Puzzle Palace, by James Bamford, page 433 - 435
With the ending of Project Lightning in 1962, so too ended NSA's support of
unclassified public research.  Lightning had helped prime the scientific
pump, and competition within private industry, it was felt, would ensure
that the flow of technological advances in the computer and associated
fields would continue to pour out.  The Puzzle Palace, through CRD,
SCAMP-ALP, and a select number of key consultants and contractors, could now
focus its full attention, as well as its dollars, on a science where there
was no competition, where NSA alone controlled a monopoly: cryptology.

But along came Lucifer.

(snips - discussing how easy it was to trick remote automatic tellers in the
early days of e-banking)

To counter such possibilities, and realizing that data communications held
enormous market potential, IBM board chairman Thomas Watson, Jr., during the
late 1960s set up a cryptology research group at IBM's research laboratory
in Yorktown Heights, New York.  Led by Horst Feistel, the research group
concluded its work in 1971 with the development of a cipher code-named
Lucifer, which it promptly sold to Lloyd's of London for use in a
cash-dispensing system that IBM had developed.

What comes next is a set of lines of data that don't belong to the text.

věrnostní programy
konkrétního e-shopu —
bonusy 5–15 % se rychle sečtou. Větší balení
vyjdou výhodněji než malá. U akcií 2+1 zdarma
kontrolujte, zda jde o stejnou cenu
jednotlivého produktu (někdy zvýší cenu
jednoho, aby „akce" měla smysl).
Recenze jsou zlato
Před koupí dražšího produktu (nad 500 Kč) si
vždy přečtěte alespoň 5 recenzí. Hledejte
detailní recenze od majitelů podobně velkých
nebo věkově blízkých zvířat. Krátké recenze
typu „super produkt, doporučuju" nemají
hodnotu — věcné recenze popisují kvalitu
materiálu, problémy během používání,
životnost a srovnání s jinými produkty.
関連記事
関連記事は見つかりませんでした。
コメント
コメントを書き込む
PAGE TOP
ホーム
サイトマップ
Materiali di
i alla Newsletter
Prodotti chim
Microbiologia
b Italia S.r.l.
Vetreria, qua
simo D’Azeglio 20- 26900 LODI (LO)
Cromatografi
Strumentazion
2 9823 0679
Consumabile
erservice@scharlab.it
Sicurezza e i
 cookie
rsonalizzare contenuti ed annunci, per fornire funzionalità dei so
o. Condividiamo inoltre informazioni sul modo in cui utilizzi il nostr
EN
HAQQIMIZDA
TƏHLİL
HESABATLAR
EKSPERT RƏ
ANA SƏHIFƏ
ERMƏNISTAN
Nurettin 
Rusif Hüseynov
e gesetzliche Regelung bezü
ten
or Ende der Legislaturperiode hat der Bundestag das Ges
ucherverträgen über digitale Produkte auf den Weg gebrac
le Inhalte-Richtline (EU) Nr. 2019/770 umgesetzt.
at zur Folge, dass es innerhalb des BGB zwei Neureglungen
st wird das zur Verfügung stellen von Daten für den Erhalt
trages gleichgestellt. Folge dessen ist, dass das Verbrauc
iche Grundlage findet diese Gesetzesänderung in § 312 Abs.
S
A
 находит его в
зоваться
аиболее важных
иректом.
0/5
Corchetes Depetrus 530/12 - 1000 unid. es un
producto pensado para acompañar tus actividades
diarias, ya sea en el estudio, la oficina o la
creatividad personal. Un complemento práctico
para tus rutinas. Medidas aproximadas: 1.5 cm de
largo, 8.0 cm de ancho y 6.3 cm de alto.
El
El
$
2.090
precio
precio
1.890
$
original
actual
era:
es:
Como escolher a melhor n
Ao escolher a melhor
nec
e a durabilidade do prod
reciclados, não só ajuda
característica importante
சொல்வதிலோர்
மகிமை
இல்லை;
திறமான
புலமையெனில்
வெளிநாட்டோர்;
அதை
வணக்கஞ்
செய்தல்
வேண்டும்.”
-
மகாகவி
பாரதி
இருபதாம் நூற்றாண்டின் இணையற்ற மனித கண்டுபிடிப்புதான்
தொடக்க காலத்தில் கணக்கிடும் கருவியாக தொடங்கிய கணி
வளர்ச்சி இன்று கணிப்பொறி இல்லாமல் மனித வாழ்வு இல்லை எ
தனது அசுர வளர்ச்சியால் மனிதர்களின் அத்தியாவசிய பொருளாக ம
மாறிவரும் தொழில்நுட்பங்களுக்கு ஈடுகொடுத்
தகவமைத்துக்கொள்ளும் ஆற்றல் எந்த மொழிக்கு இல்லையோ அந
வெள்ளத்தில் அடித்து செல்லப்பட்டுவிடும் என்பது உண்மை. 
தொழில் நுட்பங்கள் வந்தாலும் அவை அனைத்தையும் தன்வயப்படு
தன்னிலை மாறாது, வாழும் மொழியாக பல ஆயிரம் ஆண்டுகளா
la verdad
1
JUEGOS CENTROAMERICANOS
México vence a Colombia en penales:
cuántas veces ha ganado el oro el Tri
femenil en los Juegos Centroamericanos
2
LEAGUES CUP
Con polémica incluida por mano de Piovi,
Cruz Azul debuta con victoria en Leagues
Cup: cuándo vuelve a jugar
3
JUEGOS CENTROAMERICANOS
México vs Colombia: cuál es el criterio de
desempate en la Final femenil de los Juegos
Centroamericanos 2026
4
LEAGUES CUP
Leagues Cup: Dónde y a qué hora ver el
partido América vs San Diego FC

Spurred by the success of Lucifer, IBM turned to Walter Tuchman, a
thirty-eight-year-old engineer with a doctorate in information theory, then
working at the company's Kingston development lab.  A sixteen-year veteran
of IBM, Tuchman was asked to head up a data security products group that
would transform Lucifer into a highly marketable commodity.

(snips - discussing Carl Meyer's contribution to strengthening the cipher
called Lucifer)

At about the same time that IBM was turning its attention to cryptography,
another group was beginning to study the subject with great interest.  In
1968 the National Bureau of Standards, charged since 1965 with developing
standards for the federal government's purchase and use of computers,
initiated a series of studies to determine the government's need for
computer security.  As a result of the studies, the NBS decided to search
for an encryption method, or algorithm, that could serve as a governmentwide
standard for the storage and transmission of unclassified data.
Solicitation for such an encryption algorithm took place in May 1973 and
August 1974.

The timing could not have been better for IBM, which submitted for
consideration its Lucifer cipher.  Labeled by David Kahn "the tiniest known
'cipher machine' ever produced," Lucifer actually consisted of a
thumbnail-sized silicon "chip" containing an extremely complex integrated
circuit.  The "key" to the cipher was a long string of "bits" - 0's and 1's
- the combination of which would vary from user to user just as the grooves
in front-door key will vary from neighbor to neighbor.

(snips - discussion of cipher codes and how they work including the
S-boxes.)

Just as more grooves on the key usually mean a more difficult lock to pick,
more bits in the cipher key will decrease the chances of successful
cryptanalysis.  For this reason IBM developed Lucifer with a key 128 bits
long. ****But before it submitted the cipher to the NBS, it mysteriously
broke off more than half the key.******** (KK's comments: is there in any
sense as to why IBM would do that?  So, they could control some of the keys
to their cipher?)

>From the very beginning, the NSA had taken an enormous interest in Project
Lucifer.  It had even indirectly lent a had in the development of the S-box
structures.  "IBM was involved with the NSA on an ongoing bases," admitted
Alan Konheim, a senior employee at IBM's Yorktown Heights lab.  "They (NSA
employees) came up every couple of months to find out what IBM was doing."

For the first time in its long history, NSA was facing competition from
within its own country.  The outsiders were no longer mere hobbyists but
highly skilled professionals, supported by unlimited funds and interested
more in perfection than in speed.
 - - - - - - End Quote from Chapter 9, Competition, The Puzzle Palace by
James Bamford- - - - - - -
I can't imagine why IBM called the code "Lucifer."